Last year, evangelical professors Randall Stephens and Karl Giberson created a stir with The Anointed: Evangelical Truth in a Secular Age, a book that demonstrates just how scandalous the evangelical mind has become. “The DNA of the parallel culture of evangelicalism is wound from two different strands,” the authors believe, “an ancient religious tradition and a secular world increasingly dominated by science and influenced by forces outside of conservative Christianity. The countless points of contact create complex and bewildering problems for believers, problems that have been with Christianity since its inception.”

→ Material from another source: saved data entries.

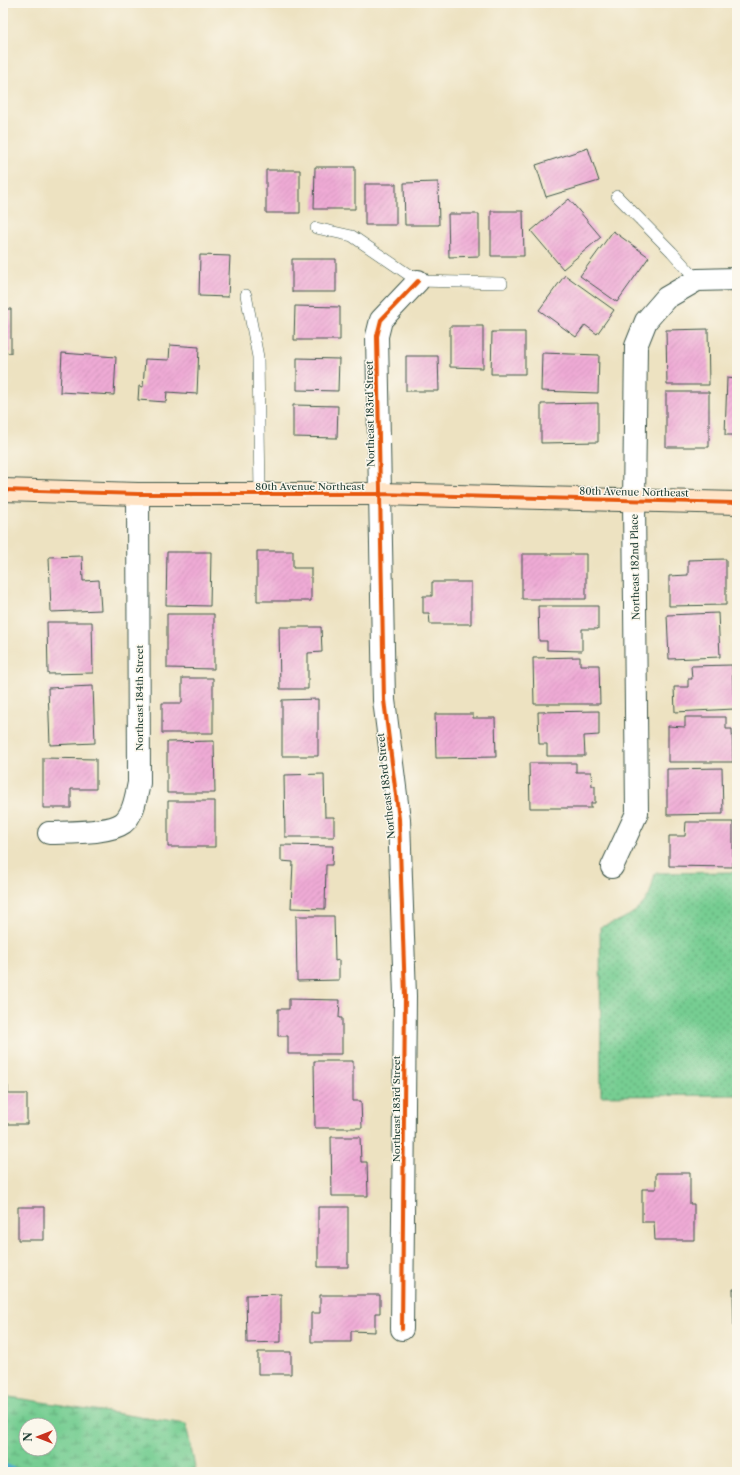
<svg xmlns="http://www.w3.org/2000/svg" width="740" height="1475" viewBox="0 0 740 1475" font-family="'Libre Caslon Text',serif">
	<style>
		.green { fill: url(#green-dots); stroke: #4a8563 }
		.wetland { fill: url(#wetland-marsh); stroke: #4a8563; fill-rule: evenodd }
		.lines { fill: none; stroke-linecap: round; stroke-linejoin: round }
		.stream { stroke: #50abce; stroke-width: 7 }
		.building { fill: url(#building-hatch) }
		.service-casing { stroke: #3e5649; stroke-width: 12 }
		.minor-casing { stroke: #3e5649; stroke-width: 24 }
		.secondary-casing { stroke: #3e5649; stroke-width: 24 }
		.service { stroke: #fff; stroke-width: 11 }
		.minor { stroke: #fff; stroke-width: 22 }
		.secondary { stroke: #ffe4c6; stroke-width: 22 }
		.cycleway-casing { stroke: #fbf7ec; stroke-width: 6 }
		.cycleway { stroke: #e8590c; stroke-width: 4 }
		.labels { text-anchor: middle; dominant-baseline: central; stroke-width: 3; stroke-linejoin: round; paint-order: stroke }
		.street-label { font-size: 10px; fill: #1f3d34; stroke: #fbf7ec }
	</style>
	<defs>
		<pattern id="green-dots" width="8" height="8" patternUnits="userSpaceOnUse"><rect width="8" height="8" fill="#76cd92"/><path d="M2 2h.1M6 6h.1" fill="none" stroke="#60a878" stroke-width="1.8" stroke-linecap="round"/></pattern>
		<pattern id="wetland-marsh" width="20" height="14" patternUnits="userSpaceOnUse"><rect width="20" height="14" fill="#76cd92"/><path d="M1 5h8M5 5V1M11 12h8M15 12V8" fill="none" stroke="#60a878"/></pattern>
		<pattern id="building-hatch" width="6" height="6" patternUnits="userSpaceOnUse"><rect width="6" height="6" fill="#efaad5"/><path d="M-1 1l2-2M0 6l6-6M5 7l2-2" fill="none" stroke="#cc93b7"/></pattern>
	</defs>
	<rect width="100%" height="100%" fill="#fbf7ec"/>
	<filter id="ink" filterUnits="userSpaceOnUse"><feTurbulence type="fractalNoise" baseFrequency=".025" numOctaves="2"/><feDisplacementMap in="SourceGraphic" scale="8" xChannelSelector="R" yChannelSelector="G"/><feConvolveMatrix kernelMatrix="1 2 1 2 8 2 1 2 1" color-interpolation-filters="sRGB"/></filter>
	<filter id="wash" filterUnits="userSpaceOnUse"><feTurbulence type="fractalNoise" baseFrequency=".012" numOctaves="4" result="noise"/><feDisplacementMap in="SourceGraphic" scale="16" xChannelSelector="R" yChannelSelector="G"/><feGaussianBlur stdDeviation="0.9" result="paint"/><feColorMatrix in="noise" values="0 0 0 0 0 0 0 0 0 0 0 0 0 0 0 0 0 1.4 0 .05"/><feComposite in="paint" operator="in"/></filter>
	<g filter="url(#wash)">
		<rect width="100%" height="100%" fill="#ede2c1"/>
		<!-- green -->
		<path class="green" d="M 737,872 L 737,1095 L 601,1096 L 600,927 C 619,922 640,913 649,895 C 652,888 653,880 655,873 Z"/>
		<!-- wetland -->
		<path class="wetland" d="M 3,1396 L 186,1424 L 196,1472 L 3,1472 ZM 26,1425 L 50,1425 L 50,1449 L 26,1449 Z"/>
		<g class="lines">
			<!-- stream -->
			<path class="stream" d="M 3,1466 L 15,1472"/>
		</g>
		<g id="blocks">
			<!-- building -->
			<path class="building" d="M 588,148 L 599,181 L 546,197 L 536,165 Z
				M 315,167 L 355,167 L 355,209 L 314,209 Z
				M 266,170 L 300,170 L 300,213 L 266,213 Z
				M 438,182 L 439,225 L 405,225 L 404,183 Z
				M 365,184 L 396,184 L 396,225 L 365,225 Z
				M 569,199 L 601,237 L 563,269 L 531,231 Z
				M 491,211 L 523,211 L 524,256 L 491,256 Z
				M 448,214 L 479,214 L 479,256 L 449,257 Z
				M 613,231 L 649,257 L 617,302 L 580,276 Z
				M 200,255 L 230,256 L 228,297 L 199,296 Z
				M 292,259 L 336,259 L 336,292 L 292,292 Z
				M 565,275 L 614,310 L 597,334 L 585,325 L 576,337 L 539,310 Z
				M 295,306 L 340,307 L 340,340 L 294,340 Z
				M 3,309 L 11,309 L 11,353 L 3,352 Z
				M 450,326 L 483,326 L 483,368 L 450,367 Z
				M 708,329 L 709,385 L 667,385 L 666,330 Z
				M 492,332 L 525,332 L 525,374 L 491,374 Z
				M 170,345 L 199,347 L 197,394 L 167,392 L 166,402 L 138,400 L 139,386 L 143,387 L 145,359 L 169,360 Z
				M 62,353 L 116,357 L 114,395 L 60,392 Z
				M 542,353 L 599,355 L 598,393 L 541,391 Z
				M 406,356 L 438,356 L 439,391 L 406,391 Z
				M 297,358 L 339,359 L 338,391 L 297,390 Z
				M 727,378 L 737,379 L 737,435 L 725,435 Z
				M 666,392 L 709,392 L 709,447 L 666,447 Z
				M 598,403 L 598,442 L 541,443 L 541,404 Z
				M 293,405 L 338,406 L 337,438 L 293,437 Z
				M 257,551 L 293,551 L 293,568 L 311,568 L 311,601 L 257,601 Z
				M 167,552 L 211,552 L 210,606 L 166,605 Z
				M 522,554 L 586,554 L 586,599 L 522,599 Z
				M 82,556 L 83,581 L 99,580 L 101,610 L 51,612 L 49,557 Z
				M 726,559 L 726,605 L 669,606 L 669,576 L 688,575 L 688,560 Z
				M 432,582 L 471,582 L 471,624 L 430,624 L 429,613 L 423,613 L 423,596 L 432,596 Z
				M 538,606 L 598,606 L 598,629 L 582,629 L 582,651 L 547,650 L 547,641 L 539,641 Z
				M 718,613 L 720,657 L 669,659 L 667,615 Z
				M 167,614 L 214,614 L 214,669 L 167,668 Z
				M 47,622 L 92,622 L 93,673 L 48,674 Z
				M 279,627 L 321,627 L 322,652 L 308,653 L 308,689 L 280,689 Z
				M 580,657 L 580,665 L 599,665 L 600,704 L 534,704 L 533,658 Z
				M 732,665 L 734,709 L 675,712 L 674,687 L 688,687 L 688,679 L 692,679 L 691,666 Z
				M 182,678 L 213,678 L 213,733 L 162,733 L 162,703 L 182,703 Z
				M 93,686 L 95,743 L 50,745 L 48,688 Z
				M 318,699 L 318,756 L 282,756 L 282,700 Z
				M 599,711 L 599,735 L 584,736 L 585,756 L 547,756 L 547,744 L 539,744 L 538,712 Z
				M 435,714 L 473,714 L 473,718 L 495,718 L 496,757 L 436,758 Z
				M 685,717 L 726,717 L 726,729 L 732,729 L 733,762 L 668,762 L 668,726 L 685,727 Z
				M 214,741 L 215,793 L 167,793 L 167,742 Z
				M 43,758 L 96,759 L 96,789 L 71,789 L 71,808 L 43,808 Z
				M 529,763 L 576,763 L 576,772 L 591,772 L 592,786 L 595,786 L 595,803 L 591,803 L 591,808 L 530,808 Z
				M 722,768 L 723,814 L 667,815 L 667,769 Z
				M 324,774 L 325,817 L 334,817 L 334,837 L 285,837 L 284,775 Z
				M 168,801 L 215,801 L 215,847 L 168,847 Z
				M 686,822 L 733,822 L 733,867 L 669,866 L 669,836 L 685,836 Z
				M 281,845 L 333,846 L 332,865 L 326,865 L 325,909 L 291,908 L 293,862 L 281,861 Z
				M 296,916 L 334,916 L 335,961 L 339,960 L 339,980 L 297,981 Z
				M 289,999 L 340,1000 L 339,1018 L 342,1018 L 342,1054 L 288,1054 L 288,1036 L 278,1036 L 278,1009 L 289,1009 Z
				M 314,1061 L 353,1061 L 353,1101 L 361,1101 L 362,1128 L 315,1128 Z
				M 3,1086 L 8,1086 L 8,1094 L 27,1094 L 27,1124 L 3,1124 Z
				M 331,1137 L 360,1137 L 361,1162 L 367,1162 L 368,1196 L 332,1196 Z
				M 656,1173 L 690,1173 L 690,1204 L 694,1204 L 694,1240 L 655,1240 L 654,1222 L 642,1222 L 642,1189 L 656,1189 Z
				M 18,1207 L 44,1207 L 44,1240 L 18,1240 Z
				M 318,1207 L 348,1207 L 348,1267 L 318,1267 Z
				M 733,1289 L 737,1289 L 737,1330 L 734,1330 Z
				M 281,1294 L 281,1342 L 247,1343 L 246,1295 Z
				M 320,1295 L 380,1295 L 380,1313 L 375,1313 L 375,1332 L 351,1331 L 351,1342 L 311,1342 L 311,1313 L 320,1313 Z
				M 258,1352 L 291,1352 L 291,1374 L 258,1374 Z"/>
		</g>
	</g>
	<g filter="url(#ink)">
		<use href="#blocks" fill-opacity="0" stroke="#3e5649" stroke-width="1"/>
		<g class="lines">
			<defs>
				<path id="service" d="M 617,196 L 672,252 L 697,280
					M 316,228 L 352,236 L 418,281 L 502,283
					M 246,295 L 258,357 L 260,494"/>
				<path id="minor" d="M 49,833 C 67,832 108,834 123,823 C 134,814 136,796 139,783 L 138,494
					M 612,867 L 637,813 L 634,501 L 636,346 L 646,321 L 666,298 L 697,280 L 737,279
					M 402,1329 L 405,996 L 399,819 L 384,700 L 377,336 L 381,320 L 418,281"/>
				<path id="secondary" d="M 3,490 L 138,494 L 380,494 L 737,503"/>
			</defs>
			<!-- service casing -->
			<use href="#service" class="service-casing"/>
			<!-- minor casing -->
			<use href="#minor" class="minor-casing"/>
			<!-- secondary casing -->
			<use href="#secondary" class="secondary-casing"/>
			<!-- service -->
			<use href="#service" class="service"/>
			<!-- minor -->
			<use href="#minor" class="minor"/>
			<!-- secondary -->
			<use href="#secondary" class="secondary"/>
			<defs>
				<path id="cycleway" d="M 3,490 L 138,494 L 380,494 L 737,503
					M 402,1329 L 405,996 L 399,819 L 384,700 L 377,336 L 381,320 L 418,281"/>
			</defs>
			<!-- cycleway casing -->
			<use href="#cycleway" class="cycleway-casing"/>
			<!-- cycleway -->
			<use href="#cycleway" class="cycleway"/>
		</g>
	</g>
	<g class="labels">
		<!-- street labels -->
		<g class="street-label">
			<text transform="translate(370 414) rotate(-91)">Northeast 183rd Street</text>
			<text x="310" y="486">80th Avenue Northeast</text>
			<text transform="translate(634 492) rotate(1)">80th Avenue Northeast</text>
			<text transform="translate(635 567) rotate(-91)">Northeast 182nd Place</text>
			<text transform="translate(139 698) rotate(-90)">Northeast 184th Street</text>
			<text transform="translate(386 786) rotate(-96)">Northeast 183rd Street</text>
			<text transform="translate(396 1109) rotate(-90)">Northeast 183rd Street</text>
		</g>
	</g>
	<!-- margin -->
	<rect width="740" height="1475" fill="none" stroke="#fbf7ec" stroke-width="16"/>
	<!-- north arrow -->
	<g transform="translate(38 1437) rotate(270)"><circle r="19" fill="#fbf7ec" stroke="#a3ada2"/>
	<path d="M0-3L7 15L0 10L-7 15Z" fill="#c8321e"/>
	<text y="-6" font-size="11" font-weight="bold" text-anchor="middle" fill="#1f3d34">N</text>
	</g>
</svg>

Evangelicals and Nones are riddled with cognitive dissonance and have found opposite but similar ways of coping with the problem.
It would be a huge mistake to read the Pew Report as an indication that America is becoming a post-Christian nation. Secularism and supernaturalism are both on the rise. According to a 2008 report released by the Pew Forum on Religion and Public Life, 59% of Americans claim to believe in a hell “where people who have led bad lives, and die without being sorry, are eternally punished.” Among evangelicals, 82% agree with that statement (the exceptions being, I suspect, “enlightened” evangelicals like the authors cited above, and a larger group that rejects the hell statement because it ignores the saving blood of Jesus).
Secularists (who either reject religion or gravitate to non-dogmatic faith traditions) and supernaturalists (who inhabit a dark Manichean world where the children of light do battle with the children of darkness) are on the rise. Most of us fall somewhere between these polar extremes and are annoyed, and occasionally disgusted, with the more outspoken adherents of both communities.
But let’s face it, our more nuanced (or compromised) forms of spirituality lack the marketing appeal of uncut faith and apostasy. While the folks with a simple message sell the books and pack out the auditoriums, we muddle along in our perplexity, giving Jesus and Einstein their full due and living honestly in a world of loose ends.